EXTRACTED RECORDS:
····················

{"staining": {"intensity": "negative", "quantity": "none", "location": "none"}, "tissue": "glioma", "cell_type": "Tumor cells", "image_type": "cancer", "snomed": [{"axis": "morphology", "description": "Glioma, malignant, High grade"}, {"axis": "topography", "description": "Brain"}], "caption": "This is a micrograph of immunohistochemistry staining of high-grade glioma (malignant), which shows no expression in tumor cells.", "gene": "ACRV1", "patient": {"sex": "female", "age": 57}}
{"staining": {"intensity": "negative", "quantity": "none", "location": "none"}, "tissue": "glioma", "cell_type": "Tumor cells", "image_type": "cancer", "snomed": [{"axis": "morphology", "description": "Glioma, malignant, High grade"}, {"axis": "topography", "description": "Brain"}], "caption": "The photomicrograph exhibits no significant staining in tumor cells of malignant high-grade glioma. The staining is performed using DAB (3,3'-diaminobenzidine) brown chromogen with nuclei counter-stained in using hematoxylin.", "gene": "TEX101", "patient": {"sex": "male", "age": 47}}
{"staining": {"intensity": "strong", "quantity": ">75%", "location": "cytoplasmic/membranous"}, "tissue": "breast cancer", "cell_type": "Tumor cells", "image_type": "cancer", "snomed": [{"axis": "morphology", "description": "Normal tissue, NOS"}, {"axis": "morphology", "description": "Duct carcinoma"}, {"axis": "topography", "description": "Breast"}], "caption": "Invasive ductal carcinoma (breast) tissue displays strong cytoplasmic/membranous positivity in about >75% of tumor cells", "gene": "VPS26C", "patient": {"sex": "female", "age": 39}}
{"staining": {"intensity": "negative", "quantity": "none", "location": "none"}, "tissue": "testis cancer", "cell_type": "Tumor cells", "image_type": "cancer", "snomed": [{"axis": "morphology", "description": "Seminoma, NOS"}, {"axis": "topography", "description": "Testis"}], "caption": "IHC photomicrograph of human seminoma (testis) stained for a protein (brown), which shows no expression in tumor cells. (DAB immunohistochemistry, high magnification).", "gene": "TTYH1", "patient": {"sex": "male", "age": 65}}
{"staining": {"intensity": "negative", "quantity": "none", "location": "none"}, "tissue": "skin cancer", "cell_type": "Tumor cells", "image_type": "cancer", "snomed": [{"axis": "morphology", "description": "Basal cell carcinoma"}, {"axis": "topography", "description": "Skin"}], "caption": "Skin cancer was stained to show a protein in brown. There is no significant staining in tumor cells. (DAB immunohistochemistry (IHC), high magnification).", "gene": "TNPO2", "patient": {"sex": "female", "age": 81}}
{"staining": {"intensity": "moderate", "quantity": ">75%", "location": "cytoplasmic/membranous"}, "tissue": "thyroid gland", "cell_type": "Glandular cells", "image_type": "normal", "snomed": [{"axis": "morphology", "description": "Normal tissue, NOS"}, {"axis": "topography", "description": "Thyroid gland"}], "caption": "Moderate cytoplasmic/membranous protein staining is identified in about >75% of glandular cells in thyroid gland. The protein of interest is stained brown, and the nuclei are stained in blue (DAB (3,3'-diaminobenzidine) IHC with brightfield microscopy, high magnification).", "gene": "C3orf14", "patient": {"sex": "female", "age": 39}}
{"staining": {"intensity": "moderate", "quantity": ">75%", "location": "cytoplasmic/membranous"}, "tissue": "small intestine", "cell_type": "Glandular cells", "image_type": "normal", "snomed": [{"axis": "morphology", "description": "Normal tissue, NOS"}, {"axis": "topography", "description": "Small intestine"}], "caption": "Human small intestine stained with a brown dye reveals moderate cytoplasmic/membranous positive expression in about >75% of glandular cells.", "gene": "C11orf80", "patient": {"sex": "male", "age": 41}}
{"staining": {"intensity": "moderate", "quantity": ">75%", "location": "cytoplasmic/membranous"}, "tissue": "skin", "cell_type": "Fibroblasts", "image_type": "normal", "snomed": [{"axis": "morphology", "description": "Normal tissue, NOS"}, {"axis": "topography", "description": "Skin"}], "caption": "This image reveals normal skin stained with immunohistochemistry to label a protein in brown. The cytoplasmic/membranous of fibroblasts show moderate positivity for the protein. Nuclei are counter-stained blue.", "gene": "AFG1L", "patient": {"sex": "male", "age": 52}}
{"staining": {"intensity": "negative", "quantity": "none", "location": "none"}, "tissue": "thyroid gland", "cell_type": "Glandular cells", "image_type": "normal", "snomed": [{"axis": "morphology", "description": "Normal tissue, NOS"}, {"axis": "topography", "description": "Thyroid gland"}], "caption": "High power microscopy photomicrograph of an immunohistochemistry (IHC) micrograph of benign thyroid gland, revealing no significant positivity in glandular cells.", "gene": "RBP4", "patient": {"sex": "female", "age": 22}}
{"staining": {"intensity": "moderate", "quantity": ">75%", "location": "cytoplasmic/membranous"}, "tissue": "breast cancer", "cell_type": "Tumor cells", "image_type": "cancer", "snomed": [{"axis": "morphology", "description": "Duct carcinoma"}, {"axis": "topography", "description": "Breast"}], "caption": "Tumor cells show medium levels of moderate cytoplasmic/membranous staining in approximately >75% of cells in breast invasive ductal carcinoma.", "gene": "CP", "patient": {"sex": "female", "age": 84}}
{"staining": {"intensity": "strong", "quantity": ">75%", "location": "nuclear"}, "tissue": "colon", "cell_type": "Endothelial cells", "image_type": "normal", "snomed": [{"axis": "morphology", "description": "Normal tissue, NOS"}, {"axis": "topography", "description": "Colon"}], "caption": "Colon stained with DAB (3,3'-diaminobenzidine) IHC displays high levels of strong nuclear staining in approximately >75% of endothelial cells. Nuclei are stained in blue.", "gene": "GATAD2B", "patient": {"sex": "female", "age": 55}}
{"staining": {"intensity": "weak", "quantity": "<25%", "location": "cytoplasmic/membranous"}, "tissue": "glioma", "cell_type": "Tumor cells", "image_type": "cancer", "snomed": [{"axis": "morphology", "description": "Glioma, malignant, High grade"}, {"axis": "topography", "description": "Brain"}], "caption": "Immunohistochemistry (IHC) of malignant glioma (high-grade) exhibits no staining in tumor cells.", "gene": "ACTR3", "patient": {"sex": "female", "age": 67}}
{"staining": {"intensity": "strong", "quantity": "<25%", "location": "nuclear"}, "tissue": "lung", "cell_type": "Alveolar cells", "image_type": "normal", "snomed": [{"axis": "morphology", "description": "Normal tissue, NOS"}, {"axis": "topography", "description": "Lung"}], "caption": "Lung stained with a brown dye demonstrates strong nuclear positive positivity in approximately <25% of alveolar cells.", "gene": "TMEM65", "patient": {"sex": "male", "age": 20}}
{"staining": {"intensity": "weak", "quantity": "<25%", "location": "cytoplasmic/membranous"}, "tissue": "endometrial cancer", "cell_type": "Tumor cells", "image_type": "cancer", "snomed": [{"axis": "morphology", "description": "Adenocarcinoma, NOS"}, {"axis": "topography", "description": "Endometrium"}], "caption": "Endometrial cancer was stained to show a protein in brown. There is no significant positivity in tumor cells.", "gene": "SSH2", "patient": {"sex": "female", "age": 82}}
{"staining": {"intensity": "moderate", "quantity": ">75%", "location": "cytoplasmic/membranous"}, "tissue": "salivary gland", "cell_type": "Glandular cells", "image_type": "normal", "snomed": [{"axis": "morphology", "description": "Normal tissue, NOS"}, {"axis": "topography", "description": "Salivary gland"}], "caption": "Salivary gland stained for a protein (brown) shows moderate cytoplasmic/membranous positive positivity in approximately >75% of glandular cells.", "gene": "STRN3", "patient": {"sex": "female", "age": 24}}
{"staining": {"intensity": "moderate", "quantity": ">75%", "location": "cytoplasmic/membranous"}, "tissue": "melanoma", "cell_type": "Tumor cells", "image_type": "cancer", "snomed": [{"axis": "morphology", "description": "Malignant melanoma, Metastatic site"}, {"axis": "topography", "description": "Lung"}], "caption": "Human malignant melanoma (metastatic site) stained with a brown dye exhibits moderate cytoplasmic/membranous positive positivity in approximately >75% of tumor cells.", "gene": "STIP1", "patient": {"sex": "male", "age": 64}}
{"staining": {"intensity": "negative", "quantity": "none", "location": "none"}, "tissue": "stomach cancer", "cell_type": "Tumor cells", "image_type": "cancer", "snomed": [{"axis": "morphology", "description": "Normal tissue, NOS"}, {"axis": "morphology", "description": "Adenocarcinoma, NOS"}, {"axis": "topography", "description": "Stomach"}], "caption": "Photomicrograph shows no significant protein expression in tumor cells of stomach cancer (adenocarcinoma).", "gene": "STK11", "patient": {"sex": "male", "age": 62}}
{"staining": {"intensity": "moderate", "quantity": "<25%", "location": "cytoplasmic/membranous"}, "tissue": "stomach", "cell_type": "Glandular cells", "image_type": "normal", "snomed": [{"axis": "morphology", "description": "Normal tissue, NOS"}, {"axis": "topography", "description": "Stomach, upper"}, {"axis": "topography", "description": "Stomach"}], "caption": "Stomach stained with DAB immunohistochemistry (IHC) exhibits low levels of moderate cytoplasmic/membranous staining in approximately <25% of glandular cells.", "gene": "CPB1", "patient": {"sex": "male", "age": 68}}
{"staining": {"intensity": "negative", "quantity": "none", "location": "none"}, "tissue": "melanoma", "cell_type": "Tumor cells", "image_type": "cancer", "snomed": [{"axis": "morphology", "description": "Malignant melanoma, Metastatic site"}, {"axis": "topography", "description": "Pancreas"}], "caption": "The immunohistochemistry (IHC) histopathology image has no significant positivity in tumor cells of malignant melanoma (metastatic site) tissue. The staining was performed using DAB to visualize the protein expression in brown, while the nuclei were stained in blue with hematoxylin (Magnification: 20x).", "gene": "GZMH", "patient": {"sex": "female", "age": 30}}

····················

PROBLEM TO SOLVE: Across the entries above, how many lines contain "Metastatic"? Provide only the count.

RESPONSE TO THIS EXERCISE: 2